Excerpts from a dataset
=-=-=

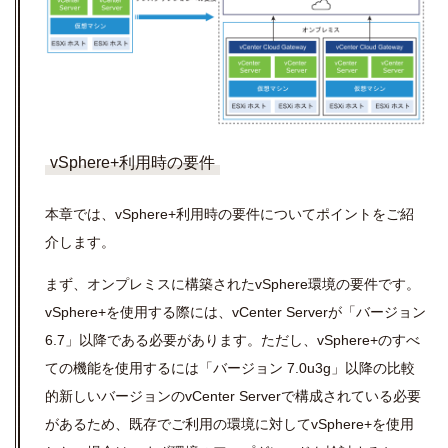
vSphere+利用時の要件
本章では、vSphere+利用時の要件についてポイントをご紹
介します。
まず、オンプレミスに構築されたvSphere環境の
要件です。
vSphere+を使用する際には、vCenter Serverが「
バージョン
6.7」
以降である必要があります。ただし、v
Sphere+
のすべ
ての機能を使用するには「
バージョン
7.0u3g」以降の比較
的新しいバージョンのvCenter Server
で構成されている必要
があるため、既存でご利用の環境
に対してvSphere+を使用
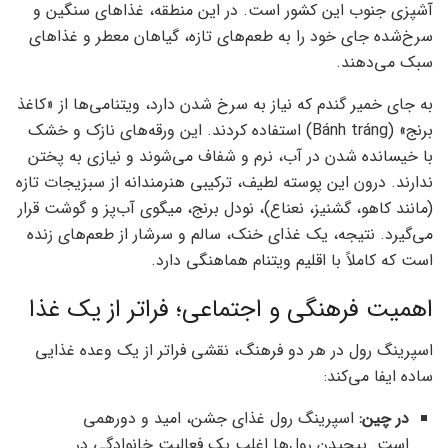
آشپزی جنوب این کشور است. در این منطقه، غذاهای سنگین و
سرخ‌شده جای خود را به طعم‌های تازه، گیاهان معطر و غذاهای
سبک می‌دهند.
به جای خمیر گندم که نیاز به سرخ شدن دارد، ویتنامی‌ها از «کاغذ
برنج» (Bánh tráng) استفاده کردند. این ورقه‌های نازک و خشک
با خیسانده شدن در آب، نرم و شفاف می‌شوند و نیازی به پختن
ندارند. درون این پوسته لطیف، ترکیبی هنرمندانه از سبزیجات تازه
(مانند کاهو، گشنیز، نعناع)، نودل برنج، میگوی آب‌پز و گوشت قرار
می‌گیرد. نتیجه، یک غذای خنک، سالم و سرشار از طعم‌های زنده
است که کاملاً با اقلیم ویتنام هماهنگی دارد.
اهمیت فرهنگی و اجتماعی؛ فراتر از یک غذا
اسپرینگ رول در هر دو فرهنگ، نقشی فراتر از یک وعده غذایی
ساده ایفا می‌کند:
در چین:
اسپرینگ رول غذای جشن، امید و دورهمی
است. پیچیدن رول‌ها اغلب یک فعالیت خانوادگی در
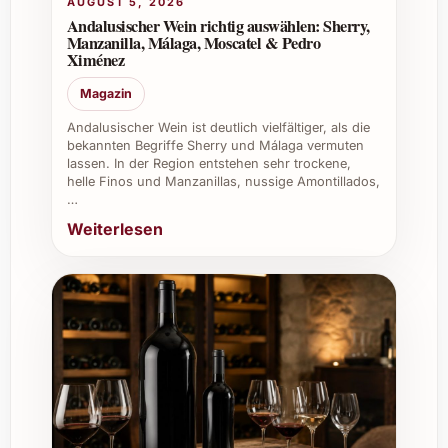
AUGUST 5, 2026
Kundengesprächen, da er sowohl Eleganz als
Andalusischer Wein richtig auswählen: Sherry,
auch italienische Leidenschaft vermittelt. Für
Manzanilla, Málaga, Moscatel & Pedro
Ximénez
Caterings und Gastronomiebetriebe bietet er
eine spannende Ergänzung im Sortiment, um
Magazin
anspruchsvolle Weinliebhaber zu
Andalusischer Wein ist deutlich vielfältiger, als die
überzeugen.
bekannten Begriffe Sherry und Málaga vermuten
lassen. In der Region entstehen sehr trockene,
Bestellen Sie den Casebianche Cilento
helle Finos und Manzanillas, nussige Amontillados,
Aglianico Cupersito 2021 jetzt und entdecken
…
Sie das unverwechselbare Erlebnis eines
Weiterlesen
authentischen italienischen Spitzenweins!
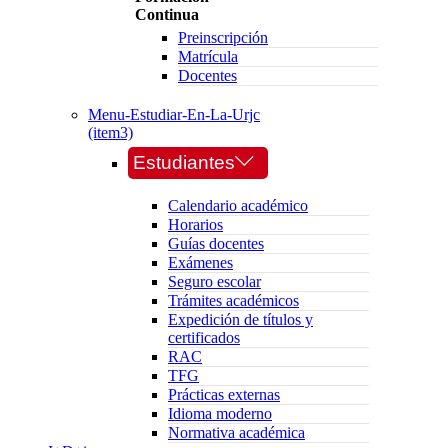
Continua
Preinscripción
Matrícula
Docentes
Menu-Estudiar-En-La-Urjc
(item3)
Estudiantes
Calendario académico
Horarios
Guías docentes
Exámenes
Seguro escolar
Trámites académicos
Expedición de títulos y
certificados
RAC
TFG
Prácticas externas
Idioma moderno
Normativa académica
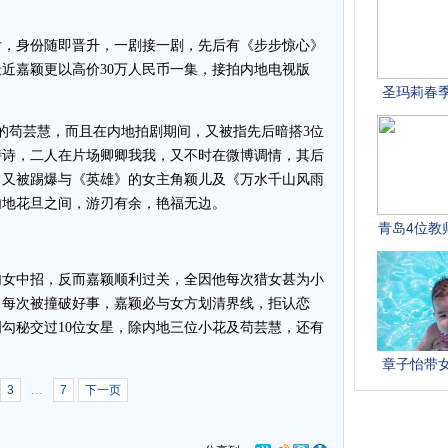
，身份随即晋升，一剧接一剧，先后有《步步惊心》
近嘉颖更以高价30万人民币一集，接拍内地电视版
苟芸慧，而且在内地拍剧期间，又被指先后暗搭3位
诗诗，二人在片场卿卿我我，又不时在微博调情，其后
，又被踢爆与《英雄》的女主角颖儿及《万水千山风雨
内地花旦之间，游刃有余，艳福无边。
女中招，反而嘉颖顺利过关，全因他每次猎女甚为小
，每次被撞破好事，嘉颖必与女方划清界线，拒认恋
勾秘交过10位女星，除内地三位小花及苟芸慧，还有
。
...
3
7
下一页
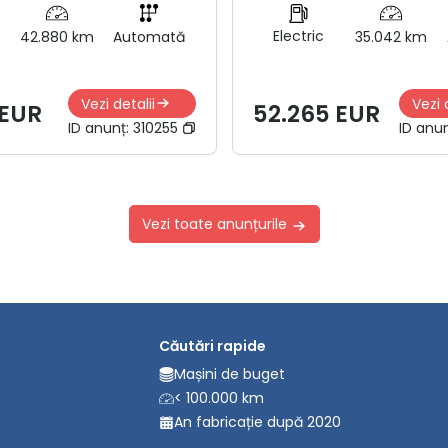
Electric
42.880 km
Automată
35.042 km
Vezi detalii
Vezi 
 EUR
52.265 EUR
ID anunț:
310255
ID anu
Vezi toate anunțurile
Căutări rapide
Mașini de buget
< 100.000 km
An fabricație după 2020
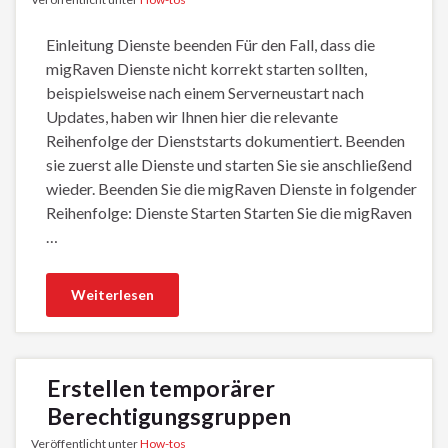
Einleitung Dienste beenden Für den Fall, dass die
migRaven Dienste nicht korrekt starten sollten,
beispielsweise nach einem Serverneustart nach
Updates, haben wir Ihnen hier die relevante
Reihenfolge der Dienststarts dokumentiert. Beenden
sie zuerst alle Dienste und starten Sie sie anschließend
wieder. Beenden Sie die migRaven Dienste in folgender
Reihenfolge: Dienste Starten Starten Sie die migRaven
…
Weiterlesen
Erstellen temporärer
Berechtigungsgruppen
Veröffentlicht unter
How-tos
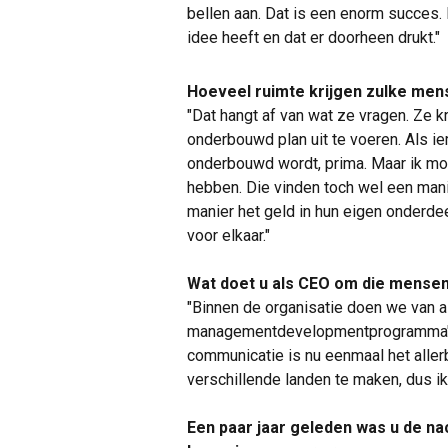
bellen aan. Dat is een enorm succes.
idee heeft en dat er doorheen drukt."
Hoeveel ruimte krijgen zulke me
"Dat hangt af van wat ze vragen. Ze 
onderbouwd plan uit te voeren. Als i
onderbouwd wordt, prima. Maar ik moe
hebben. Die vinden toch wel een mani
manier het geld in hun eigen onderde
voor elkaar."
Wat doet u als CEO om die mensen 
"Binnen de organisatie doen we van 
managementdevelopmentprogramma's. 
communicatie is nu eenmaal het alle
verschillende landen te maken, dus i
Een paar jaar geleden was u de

=-=-=

§ To do:
What is needed is an exact copy of the lines above, from the one holding "helle Finos und" down to the one holding "sie zuerst alle", with those two included and the pictures left out.

§ Task output:
helle Finos und Manzanillas, nussige Amontillados,
Aglianico Cupersito 2021 jetzt und entdecken
…
Sie das unverwechselbare Erlebnis eines
Weiterlesen
authentischen italienischen Spitzenweins!
Continua
Preinscripción
Matrícula
Docentes
Menu-Estudiar-En-La-Urjc
(item3)
Estudiantes
Calendario académico
Horarios
Guías docentes
Exámenes
Seguro escolar
Trámites académicos
Expedición de títulos y
certificados
RAC
TFG
Prácticas externas
Idioma moderno
Normativa académica
，身份随即晋升，一剧接一剧，先后有《步步惊心》
近嘉颖更以高价30万人民币一集，接拍内地电视版
苟芸慧，而且在内地拍剧期间，又被指先后暗搭3位
诗诗，二人在片场卿卿我我，又不时在微博调情，其后
，又被踢爆与《英雄》的女主角颖儿及《万水千山风雨
内地花旦之间，游刃有余，艳福无边。
女中招，反而嘉颖顺利过关，全因他每次猎女甚为小
，每次被撞破好事，嘉颖必与女方划清界线，拒认恋
勾秘交过10位女星，除内地三位小花及苟芸慧，还有
。
...
3
7
下一页
Electric
42.880 km
Automată
35.042 km
Vezi detalii
Vezi 
 EUR
52.265 EUR
ID anunț:
310255
ID anu
Vezi toate anunțurile
Căutări rapide
Mașini de buget
< 100.000 km
An fabricație după 2020
Einleitung Dienste beenden Für den Fall, dass die
migRaven Dienste nicht korrekt starten sollten,
beispielsweise nach einem Serverneustart nach
Updates, haben wir Ihnen hier die relevante
Reihenfolge der Dienststarts dokumentiert. Beenden
sie zuerst alle Dienste und starten Sie sie anschließend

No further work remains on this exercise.